Petite conclusion (et un plan simple à suivre dès demain)
Si tu veux un truc simple, fais ça pendant 2 semaines :
- 2 séances putting
- 1 séance petit jeu
- 1 séance long jeu ou un 9 trous
- et tu notes tes stats sur le parcours
Tu n’as pas besoin d’un programme parfait. Tu as besoin d’un programme que tu fais vraiment.
Et honnêtement, au bout de 3 ou 4 semaines, tu vas le sentir. Moins de coups « cadeaux » donnés au putting. Plus de confiance autour des greens. Et bizarrement… ton long jeu te paraîtra plus facile aussi. Parce que tu joues moins crispé. Tu sais que tu peux sauver un trou, même après un coup moyen. C’est ça, le vrai confort au golf.
Questions fréquemment posées
Pourquoi est-il important d'avoir un programme hebdomadaire structuré en golf ?
Un programme hebdomadaire structuré évite la séance "fourre-tout" inefficace, équilibre le travail entre long jeu, petit jeu et putting, et crée un fil rouge mesurable pour progresser avec moins d'émotions et plus de résultats concrets.
Quels sont les trois piliers essentiels à travailler dans une semaine de golf ?
Les trois piliers essentiels sont : 1) le long jeu (fer, bois, driver), 2) le petit jeu (approches, sorties de bunker, wedges), et 3) le putting (technique et dosage). Le parcours sert ensuite de juge de paix pour évaluer les progrès.
Comment choisir l'objectif principal à travailler chaque semaine ?
Il faut analyser ses derniers parcours en notant précisément où on a perdu des coups (balles perdues, pénalités, 3 putts, approches ratées, sorties de bunker).
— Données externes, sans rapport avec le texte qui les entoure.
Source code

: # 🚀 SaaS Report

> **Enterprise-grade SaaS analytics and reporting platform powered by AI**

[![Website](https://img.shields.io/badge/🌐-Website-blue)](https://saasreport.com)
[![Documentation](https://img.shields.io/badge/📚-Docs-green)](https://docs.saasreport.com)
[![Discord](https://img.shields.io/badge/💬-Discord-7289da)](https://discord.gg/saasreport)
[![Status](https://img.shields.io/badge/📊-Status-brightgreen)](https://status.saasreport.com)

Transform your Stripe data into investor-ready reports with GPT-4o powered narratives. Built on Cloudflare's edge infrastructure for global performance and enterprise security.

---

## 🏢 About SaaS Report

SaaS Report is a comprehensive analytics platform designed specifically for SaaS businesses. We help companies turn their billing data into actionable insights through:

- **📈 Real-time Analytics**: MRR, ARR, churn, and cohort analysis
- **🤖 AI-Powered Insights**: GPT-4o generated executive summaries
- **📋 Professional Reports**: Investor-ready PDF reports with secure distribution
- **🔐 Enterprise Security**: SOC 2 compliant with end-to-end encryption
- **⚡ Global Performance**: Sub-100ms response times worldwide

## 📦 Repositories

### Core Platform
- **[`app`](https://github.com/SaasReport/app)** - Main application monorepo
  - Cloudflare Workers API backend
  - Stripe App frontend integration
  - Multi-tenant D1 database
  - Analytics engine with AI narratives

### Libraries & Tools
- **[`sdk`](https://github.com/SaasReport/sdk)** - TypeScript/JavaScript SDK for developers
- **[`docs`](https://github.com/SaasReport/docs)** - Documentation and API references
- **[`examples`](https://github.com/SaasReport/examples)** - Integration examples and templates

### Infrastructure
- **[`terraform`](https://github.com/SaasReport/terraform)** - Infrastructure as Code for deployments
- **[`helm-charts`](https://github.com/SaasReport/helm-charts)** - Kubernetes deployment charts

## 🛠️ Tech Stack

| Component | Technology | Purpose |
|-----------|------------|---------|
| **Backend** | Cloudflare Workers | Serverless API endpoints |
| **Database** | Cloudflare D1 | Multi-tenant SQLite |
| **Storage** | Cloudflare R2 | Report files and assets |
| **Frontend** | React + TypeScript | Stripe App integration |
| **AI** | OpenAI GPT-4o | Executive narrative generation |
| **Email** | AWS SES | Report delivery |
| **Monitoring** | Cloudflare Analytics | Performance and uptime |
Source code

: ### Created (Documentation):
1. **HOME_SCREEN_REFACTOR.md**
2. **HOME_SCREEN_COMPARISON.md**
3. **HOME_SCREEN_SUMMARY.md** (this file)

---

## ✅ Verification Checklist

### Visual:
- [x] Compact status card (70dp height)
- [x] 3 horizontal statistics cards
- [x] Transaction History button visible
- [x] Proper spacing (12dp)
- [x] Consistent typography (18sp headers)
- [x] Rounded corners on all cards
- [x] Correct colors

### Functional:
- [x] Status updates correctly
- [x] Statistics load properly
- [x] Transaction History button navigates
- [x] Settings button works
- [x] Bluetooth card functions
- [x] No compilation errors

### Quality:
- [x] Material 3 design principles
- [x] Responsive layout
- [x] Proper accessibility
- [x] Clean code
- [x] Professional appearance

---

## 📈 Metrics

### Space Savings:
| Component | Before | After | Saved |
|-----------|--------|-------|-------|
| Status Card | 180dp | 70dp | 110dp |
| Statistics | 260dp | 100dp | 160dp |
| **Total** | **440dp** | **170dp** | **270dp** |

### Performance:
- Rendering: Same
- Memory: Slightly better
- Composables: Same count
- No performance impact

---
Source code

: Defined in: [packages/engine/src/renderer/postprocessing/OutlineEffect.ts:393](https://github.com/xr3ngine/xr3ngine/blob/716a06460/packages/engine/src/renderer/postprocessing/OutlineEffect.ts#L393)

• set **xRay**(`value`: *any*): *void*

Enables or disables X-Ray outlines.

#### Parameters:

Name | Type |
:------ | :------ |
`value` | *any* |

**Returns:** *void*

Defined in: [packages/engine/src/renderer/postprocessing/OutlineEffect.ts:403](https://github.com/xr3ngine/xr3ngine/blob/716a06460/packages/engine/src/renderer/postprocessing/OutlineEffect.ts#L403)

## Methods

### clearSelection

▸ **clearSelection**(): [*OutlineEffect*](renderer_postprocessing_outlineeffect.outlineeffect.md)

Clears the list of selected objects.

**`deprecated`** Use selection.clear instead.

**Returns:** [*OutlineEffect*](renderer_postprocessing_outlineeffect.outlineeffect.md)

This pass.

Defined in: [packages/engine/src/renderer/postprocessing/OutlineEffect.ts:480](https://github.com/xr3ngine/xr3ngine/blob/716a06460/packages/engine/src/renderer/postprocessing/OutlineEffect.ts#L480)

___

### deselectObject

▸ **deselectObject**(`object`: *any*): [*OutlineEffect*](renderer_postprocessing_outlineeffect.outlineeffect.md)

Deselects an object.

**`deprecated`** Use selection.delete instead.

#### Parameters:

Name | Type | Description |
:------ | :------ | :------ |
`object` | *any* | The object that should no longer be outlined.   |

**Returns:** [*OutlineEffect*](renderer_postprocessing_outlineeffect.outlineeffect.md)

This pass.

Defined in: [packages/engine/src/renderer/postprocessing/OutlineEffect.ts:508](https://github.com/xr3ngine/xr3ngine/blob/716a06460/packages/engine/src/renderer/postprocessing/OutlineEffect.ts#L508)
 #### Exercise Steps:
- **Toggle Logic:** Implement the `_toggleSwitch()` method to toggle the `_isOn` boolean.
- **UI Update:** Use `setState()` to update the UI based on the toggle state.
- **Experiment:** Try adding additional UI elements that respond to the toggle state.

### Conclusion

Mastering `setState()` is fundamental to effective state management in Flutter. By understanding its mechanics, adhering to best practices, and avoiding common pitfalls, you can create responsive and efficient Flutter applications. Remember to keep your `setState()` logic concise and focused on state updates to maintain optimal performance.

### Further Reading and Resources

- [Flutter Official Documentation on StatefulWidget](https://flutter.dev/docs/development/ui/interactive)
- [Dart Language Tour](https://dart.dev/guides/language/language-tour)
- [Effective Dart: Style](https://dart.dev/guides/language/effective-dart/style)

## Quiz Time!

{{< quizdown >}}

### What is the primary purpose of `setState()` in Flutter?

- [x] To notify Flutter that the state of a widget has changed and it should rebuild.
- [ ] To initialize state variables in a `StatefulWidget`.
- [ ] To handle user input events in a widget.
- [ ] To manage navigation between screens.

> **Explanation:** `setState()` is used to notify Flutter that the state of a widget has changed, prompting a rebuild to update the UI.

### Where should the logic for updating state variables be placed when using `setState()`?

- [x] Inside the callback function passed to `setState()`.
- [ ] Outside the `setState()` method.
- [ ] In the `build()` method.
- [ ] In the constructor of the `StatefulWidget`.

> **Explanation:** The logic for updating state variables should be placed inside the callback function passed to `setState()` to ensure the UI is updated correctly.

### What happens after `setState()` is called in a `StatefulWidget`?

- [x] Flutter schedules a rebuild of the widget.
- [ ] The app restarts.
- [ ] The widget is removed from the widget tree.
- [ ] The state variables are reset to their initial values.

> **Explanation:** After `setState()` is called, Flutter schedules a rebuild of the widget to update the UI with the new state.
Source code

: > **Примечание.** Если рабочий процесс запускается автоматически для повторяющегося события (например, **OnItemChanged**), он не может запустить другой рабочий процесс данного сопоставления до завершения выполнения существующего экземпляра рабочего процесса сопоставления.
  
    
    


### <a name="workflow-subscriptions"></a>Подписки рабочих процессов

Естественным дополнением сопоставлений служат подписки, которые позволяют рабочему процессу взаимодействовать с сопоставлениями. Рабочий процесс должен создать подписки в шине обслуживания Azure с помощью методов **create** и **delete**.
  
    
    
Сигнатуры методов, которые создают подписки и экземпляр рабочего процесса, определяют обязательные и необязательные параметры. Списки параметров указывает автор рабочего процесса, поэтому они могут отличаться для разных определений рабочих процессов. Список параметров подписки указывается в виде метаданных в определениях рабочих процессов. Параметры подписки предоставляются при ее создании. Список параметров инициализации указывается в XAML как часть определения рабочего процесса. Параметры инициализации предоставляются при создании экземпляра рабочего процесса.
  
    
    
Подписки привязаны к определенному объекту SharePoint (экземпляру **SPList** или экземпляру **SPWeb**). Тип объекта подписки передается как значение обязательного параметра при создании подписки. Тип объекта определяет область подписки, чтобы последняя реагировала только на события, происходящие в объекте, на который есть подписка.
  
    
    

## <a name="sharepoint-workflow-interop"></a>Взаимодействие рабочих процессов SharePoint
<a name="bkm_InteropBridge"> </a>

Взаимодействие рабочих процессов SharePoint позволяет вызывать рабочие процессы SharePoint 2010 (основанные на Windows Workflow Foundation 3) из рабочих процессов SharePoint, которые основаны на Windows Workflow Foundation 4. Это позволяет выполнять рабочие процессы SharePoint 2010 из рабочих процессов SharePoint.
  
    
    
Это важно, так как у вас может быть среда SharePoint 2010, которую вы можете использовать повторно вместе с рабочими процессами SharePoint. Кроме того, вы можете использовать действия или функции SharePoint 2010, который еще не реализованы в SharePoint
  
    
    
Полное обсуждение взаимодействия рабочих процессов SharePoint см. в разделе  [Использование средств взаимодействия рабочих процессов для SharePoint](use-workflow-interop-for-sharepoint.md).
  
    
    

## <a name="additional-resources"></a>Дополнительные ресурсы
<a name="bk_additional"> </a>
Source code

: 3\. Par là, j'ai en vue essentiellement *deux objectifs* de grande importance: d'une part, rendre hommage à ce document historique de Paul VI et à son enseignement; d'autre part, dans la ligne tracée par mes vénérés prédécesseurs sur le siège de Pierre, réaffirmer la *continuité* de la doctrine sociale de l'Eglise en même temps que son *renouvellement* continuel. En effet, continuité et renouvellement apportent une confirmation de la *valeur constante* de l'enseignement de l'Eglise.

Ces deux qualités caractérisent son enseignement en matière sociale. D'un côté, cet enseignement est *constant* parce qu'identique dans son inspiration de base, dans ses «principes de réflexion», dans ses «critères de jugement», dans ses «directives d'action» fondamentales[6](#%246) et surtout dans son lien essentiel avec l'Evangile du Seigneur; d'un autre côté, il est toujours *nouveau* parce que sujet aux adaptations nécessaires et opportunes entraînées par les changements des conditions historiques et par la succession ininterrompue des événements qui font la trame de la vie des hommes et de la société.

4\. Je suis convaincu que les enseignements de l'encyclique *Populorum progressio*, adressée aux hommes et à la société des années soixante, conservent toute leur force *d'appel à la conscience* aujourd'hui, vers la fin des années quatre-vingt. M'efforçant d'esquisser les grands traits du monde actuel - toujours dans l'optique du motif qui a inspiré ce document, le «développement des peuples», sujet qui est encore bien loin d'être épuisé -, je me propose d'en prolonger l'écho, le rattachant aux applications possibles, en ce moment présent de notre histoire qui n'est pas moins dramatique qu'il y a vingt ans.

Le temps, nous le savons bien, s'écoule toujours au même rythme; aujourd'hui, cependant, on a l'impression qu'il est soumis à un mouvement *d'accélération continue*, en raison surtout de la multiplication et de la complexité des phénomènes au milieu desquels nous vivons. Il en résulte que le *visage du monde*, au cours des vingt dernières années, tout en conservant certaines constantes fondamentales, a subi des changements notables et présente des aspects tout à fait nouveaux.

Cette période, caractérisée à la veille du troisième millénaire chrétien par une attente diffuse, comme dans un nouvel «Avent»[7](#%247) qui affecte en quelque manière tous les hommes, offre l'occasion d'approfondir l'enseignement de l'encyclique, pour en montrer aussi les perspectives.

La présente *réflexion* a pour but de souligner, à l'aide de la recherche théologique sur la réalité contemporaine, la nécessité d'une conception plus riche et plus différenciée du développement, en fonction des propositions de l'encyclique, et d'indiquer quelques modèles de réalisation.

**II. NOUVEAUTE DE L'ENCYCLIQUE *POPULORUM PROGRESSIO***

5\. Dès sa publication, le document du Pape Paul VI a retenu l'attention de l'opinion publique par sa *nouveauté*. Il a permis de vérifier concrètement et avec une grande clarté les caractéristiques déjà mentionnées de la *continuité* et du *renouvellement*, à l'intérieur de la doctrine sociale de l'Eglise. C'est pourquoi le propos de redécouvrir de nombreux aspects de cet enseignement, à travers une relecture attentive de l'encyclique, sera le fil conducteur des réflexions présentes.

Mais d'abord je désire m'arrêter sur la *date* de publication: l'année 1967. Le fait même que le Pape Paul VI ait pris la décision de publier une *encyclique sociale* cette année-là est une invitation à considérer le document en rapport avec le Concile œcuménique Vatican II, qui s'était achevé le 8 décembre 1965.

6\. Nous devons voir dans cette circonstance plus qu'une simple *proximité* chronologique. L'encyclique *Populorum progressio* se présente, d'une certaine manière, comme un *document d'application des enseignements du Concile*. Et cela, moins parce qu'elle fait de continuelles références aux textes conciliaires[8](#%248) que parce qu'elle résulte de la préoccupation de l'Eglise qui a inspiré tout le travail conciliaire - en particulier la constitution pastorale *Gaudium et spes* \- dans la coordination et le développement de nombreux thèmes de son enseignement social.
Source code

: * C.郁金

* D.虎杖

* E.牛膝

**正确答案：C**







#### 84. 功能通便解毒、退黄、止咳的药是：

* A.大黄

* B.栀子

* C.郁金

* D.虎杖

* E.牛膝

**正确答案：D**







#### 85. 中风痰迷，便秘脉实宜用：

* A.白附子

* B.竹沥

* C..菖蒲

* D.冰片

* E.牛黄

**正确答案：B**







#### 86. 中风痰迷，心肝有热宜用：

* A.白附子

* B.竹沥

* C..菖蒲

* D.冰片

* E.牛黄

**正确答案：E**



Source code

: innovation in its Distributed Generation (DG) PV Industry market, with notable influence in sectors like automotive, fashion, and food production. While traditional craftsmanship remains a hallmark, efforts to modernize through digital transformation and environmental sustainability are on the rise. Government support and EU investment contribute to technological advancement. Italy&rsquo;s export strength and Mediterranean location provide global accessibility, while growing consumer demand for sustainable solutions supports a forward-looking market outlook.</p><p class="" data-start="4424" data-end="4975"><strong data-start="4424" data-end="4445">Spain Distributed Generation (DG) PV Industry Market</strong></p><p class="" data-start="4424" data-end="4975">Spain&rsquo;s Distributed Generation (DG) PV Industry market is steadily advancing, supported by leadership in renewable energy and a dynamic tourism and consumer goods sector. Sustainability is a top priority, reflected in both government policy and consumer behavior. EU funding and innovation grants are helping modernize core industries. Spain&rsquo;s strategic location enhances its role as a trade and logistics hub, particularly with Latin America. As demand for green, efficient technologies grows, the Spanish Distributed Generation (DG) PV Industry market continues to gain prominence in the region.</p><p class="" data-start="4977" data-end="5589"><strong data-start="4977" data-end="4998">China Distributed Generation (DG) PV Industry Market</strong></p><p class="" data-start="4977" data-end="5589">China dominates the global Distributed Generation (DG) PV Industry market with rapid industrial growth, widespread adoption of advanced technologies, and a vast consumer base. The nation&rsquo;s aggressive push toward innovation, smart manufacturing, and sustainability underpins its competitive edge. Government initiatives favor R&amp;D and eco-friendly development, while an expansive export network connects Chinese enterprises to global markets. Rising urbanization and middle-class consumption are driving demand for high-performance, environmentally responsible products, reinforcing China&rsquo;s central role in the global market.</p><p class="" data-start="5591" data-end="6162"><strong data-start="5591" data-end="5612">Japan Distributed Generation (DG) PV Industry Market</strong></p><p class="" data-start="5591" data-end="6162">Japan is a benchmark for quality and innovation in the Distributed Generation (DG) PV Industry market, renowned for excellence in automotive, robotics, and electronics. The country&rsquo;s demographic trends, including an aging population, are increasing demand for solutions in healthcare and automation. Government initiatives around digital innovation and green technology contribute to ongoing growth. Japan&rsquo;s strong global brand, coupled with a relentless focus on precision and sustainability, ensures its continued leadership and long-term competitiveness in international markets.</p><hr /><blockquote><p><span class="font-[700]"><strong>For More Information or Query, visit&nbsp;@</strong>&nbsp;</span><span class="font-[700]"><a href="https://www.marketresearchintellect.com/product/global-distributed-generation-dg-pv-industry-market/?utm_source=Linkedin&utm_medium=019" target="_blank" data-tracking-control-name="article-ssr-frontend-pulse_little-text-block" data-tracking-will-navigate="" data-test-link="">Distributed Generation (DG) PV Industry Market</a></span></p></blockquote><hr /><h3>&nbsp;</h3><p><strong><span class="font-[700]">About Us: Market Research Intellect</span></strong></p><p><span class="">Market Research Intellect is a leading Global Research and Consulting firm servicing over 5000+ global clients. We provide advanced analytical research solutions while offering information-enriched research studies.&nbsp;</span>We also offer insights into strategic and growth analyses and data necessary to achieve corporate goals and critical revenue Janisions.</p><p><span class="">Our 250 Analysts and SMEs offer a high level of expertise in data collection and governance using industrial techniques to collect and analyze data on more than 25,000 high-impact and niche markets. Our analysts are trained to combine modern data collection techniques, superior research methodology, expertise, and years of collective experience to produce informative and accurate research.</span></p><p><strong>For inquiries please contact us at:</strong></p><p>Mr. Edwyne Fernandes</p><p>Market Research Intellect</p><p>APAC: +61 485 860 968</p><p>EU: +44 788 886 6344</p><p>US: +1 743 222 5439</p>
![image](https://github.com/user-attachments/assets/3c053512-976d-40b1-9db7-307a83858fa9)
Ensuite, on choisit un objectif clair et prioritaire à améliorer lors du cycle d'entraînement.
Quelle est la répartition idéale du temps d'entraînement entre putting, petit jeu et long jeu ?
Pour au moins 3 séances par semaine, la répartition recommandée est : 40 % putting, 35 % petit jeu, et 25 % long jeu. Même avec une seule séance, il est conseillé de finir toujours par au moins 20 minutes de putting.
Comment organiser efficacement deux séances d'entraînement par semaine ?
Séance 1 : petit jeu + putting avec échauffement, travail spécifique sur le putting court et long dosage, suivi d'approches roulées et wedges. Séance 2 : long jeu + mise en jeu avec échauffement ciblé sur fers courts puis travail sur dispersion des fers, driver/bois avec objectifs précis et wedges distances variées. Finir toujours par du putting.
Pourquoi le petit jeu et le putting sont-ils prioritaires même si mon driver est faible ?
Le petit jeu et le putting représentent les zones où l'on peut rapidement gagner des coups. Même si votre driver est perfectible ou vous fait honte, consacrer suffisamment de temps à ces aspects permet d'améliorer significativement votre score.